For this example, items will be stored in the `items` index on the
Elastic Search server (http://localhost:9200/items).

## Listing tasks

The list of tasks currently scheduled can be obtained using the method `tasks`.

```
$ curl http://127.0.0.1:8080/tasks

{
"tasks": [
{
"backend_args": {
"from_date": "2015-03-01T00:00:00+00:00",
"uri": "https://github.com/chaoss/grimoirelab-kingarthur.git",
"gitpath": "/tmp/santi/"
},
"backend": "git",
"category": "commit",
"created_on": 1480531707.810326,
"task_id": "arthur.git",
"scheduler": {
"max_retries": 3,
"delay": 10
}
}
]
}
```

## Removing tasks

Scheduled tasks can also be removed calling to the server using the `remove`
method.
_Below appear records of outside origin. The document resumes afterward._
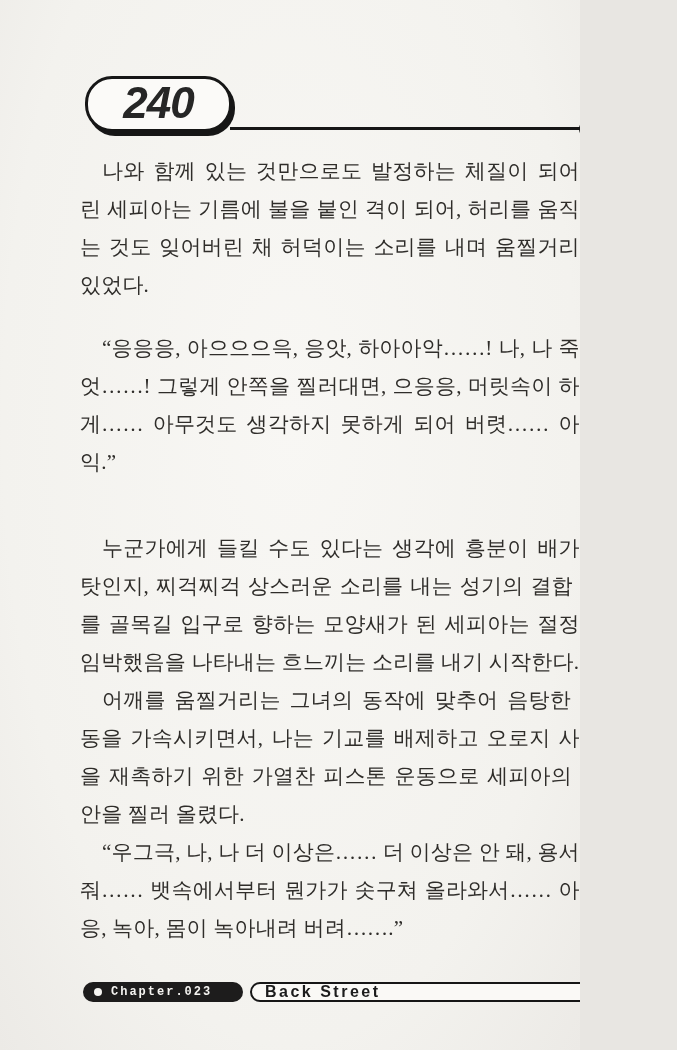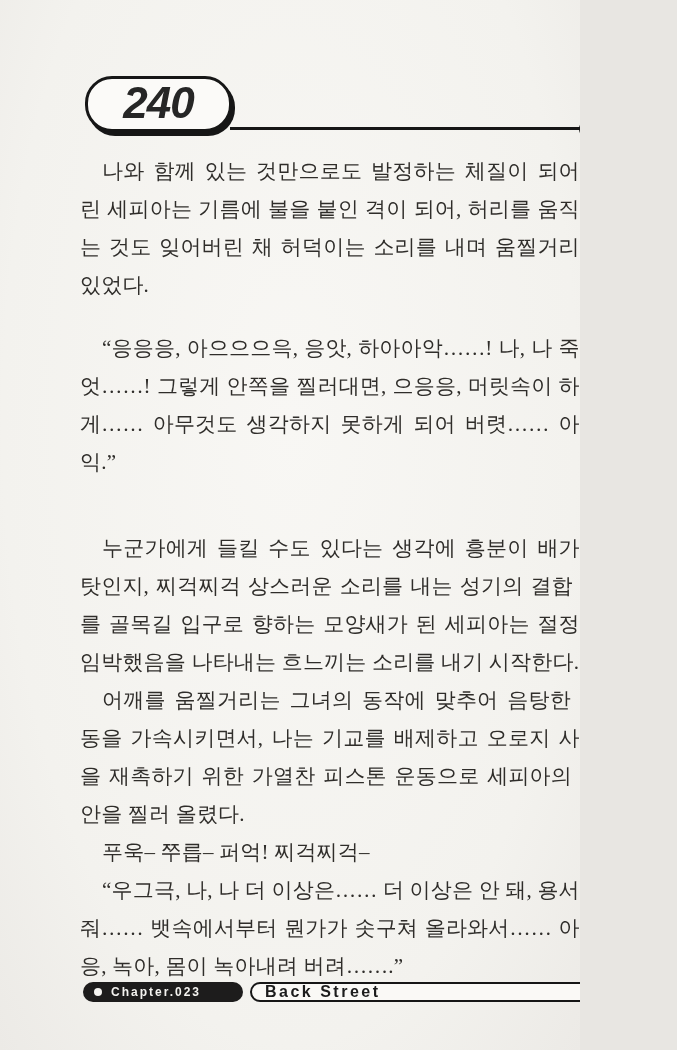--- a/index.html
+++ b/index.html
@@ -61,21 +61,21 @@
     background:#1d1c1c;border-radius:10px;
     display:flex;align-items:center;
     box-sizing:border-box;
   }
   .chapter-pill .dot{
     width:8px;height:8px;border-radius:50%;
     background:#f4f3f0;margin:0 9px 0 11px;
     flex:0 0 auto;
   }
   .chapter-pill .label{
-    font-family:Liberation Sans, sans-serif;
+    font-family:Liberation Mono, monospace;
     font-weight:bold;font-size:12px;
     letter-spacing:2px;color:#f4f3f0;
     white-space:nowrap;transform:translateY(-0.5px);
   }
   .title-box{
     position:absolute;left:250px;top:982px;
     width:344px;height:20px;
     background:#faf9f6;
     border:2px solid #161616;border-radius:11px;
     box-sizing:border-box;
@@ -98,21 +98,20 @@
     <span>240</span>
   </div>
   <div class="header-line"></div>
   <div class="header-ring"></div>
 
   <main class="body-text">
     <p class="gap-a">나와 함께 있는 것만으로도 발정하는 체질이 되어버린 세피아는 기름에 불을 붙인 격이 되어, 허리를 움직이는 것도 잊어버린 채 허덕이는 소리를 내며 움찔거리고 있었다.</p>
     <p class="gap-b">“응응응, 아으으으윽, 응앗, 하아아악……! 나, 나 죽어엇……! 그렇게 안쪽을 찔러대면, 으응응, 머릿속이 하얗게…… 아무것도 생각하지 못하게 되어 버렷…… 아히익.”</p>
     <p>누군가에게 들킬 수도 있다는 생각에 흥분이 배가된 탓인지, 찌걱찌걱 상스러운 소리를 내는 성기의 결합 부를 골목길 입구로 향하는 모양새가 된 세피아는 절정이 임박했음을 나타내는 흐느끼는 소리를 내기 시작한다.</p>
     <p>어깨를 움찔거리는 그녀의 동작에 맞추어 음탕한 율동을 가속시키면서, 나는 기교를 배제하고 오로지 사정을 재촉하기 위한 가열찬 피스톤 운동으로 세피아의 질 안을 찔러 올렸다.</p>
-    <p>푸욱– 쭈릅– 퍼억! 찌걱찌걱–</p>
     <p>“우그극, 나, 나 더 이상은…… 더 이상은 안 돼, 용서해줘…… 뱃속에서부터 뭔가가 솟구쳐 올라와서…… 아으응, 녹아, 몸이 녹아내려 버려…….”</p>
   </main>
 
   <div class="chapter-pill">
     <span class="dot"></span>
     <span class="label">Chapter.023</span>
   </div>
   <div class="title-box">
     <span class="label">Back Street</span>
   </div>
A JSON stream must be provided setting the identifiers of the
tasks to be removed.

```
$ cat tasks_to_remove.json

{
"tasks": [
{
"task_id": "bugzilla_mozilla"
},
{
"task_id": "arthur.git"
}
]
}

$ curl -H "Content-Type: application/json" --data @tasks_to_remove.json http://127.0.0.1:8080/remove
```

## License

Licensed under GNU General Public License (GPL), version 3 or later.